The price is now below $28 per barrel, thanks to even more supply streaming in from Iran. The International Energy Agency warns that the oil market “could drown in oversupply.”
The collapse in the oil price has gotten so bad, some sources report that the Fed has told banks not to market their loans to energy companies.
The Fed, of course, has denied those reports.
Janet Yellen’s crew is worried, and they don’t want to see a wave of bankruptcies spreading contagion from the shale firms to the overall economy. In other words, they want to avoid a repeat of the subprime mortgage mess that led to the 2008 financial crisis.
Clearly the Fed is trying to buy time – and that may make sense in this case. After all, the old adage in the oil industry is “the cure for low prices is low prices.”
Project Cancellations
We’re already seeing the cure beginning to work.
Since prices peaked in the summer of 2014, oil companies have delayed 68 major projects across the globe. Those projects were worth approximately 27 billion barrels of oil and natural gas equivalents.
In the second half of 2015 alone, oil companies have deferred 22 major projects.
According to Wood Mackenzie, the energy industry’s total deferred spending is a whopping $380 billion. That’s up from WoodMac’s June 2015 estimate of $200 billion. Out of that $380 billion total, about $170 billion is tied up in projects planned for the 2016-2020 period.
“What began in late 2014 as a haircut to discretionary spend on exploration and pre-development projects has become a full surgical operation to cut out all non-essential operational and capital expenditure,” said Wood Mackenzie.
In production terms, nearly three million barrels per day of liquid output have been deferred into the next decade – and that’s just what the market needs. The current surplus in oil is running between 1.5 and two million barrels each day.
From Delay to Cancellation
WoodMac says the break-even point on the delayed projects is $62 per barrel, with deep water projects being the most expensive.
Offshore projects in Angola, Nigeria, and the Gulf of Mexico have been hit the hardest, along with Canada’s oil sands.

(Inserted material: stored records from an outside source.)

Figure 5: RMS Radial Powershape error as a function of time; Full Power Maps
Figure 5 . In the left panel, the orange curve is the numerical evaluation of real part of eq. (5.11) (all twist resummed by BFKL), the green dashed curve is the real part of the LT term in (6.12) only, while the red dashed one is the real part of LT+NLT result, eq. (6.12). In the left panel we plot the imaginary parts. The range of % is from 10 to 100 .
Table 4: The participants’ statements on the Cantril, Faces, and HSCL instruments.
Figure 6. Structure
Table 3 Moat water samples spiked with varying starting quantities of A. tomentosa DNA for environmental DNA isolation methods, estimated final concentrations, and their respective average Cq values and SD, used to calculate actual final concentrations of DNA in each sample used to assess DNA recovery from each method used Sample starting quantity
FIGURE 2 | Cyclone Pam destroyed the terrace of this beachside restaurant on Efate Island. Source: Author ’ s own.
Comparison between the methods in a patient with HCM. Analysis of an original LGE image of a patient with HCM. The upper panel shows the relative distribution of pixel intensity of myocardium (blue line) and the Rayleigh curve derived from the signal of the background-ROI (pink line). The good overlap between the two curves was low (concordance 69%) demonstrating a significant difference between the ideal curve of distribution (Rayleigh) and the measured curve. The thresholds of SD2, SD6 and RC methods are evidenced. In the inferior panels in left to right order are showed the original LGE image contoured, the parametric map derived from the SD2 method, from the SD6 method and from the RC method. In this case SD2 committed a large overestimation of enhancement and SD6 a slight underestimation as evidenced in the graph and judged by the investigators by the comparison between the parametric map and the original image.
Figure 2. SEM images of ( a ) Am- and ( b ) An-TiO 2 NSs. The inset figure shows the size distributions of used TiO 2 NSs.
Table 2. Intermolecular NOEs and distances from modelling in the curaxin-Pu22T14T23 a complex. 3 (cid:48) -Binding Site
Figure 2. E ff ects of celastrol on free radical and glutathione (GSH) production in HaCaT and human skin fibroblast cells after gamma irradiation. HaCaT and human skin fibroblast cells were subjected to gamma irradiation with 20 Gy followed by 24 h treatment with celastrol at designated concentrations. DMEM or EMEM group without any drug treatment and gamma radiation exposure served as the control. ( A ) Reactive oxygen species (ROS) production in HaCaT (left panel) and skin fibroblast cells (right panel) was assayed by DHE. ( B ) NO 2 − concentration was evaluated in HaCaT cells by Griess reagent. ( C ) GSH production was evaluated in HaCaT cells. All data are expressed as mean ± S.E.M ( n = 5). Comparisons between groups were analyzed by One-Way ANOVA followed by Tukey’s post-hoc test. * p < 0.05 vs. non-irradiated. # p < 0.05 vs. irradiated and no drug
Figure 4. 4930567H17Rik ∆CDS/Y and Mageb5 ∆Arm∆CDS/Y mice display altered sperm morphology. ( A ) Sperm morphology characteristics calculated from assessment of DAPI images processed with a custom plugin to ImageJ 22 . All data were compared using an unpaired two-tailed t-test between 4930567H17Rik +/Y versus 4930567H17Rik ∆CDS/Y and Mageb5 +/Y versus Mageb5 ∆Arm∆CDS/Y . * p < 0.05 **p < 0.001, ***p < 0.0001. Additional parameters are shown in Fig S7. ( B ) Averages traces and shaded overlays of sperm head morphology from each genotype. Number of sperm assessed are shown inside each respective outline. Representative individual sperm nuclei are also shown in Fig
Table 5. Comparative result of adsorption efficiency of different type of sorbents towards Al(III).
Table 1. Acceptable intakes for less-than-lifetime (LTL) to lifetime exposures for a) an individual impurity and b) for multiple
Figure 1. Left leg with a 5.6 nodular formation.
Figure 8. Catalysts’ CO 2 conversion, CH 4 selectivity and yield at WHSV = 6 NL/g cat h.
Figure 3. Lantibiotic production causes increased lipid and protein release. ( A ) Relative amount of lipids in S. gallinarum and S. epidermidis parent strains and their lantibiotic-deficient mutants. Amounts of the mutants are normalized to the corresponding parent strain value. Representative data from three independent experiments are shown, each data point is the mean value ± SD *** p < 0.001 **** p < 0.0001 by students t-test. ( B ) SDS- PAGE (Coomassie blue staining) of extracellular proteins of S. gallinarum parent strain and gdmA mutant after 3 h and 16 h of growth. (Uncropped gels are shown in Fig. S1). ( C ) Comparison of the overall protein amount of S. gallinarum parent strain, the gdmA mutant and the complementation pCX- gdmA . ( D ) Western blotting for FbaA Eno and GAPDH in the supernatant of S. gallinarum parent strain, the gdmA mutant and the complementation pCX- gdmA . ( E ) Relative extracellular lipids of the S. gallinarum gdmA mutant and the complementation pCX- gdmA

Wood Mackenzie estimates that 85% of the “greenfield” projects don’t achieve the normal internal rate of return of 15%. Many don’t even hit the 10% threshold.
To me, that $62 break-even point means many of these projects will never see the light of day unless an all-out war breaks out in the Middle East.
I believe oil will bottom somewhere in the $20s since the Armageddon crowd is now proclaiming $10 per barrel is just around the corner. However, I don’t see a rebound above that $62 price. As I’ve pointed out before, U.S. shale companies are using techniques like fracklog to store oil.
In simple terms, it means wells are being drilled but aren’t brought into production. The oil just sits there, waiting to be brought to the surface.
The vast majority of wells the shale guys are drilling now are being fracklogged. That means as soon as oil begins to rebound, the shale guys can just turn on the taps to at least 500,000 barrels per day within six months and flood the market once again.
In effect, the global oil price will be capped by the U.S. shale producers. Added to that is the possibility that the Fed may help keep zombie shale companies alive, and it looks like cheap gasoline is here to stay.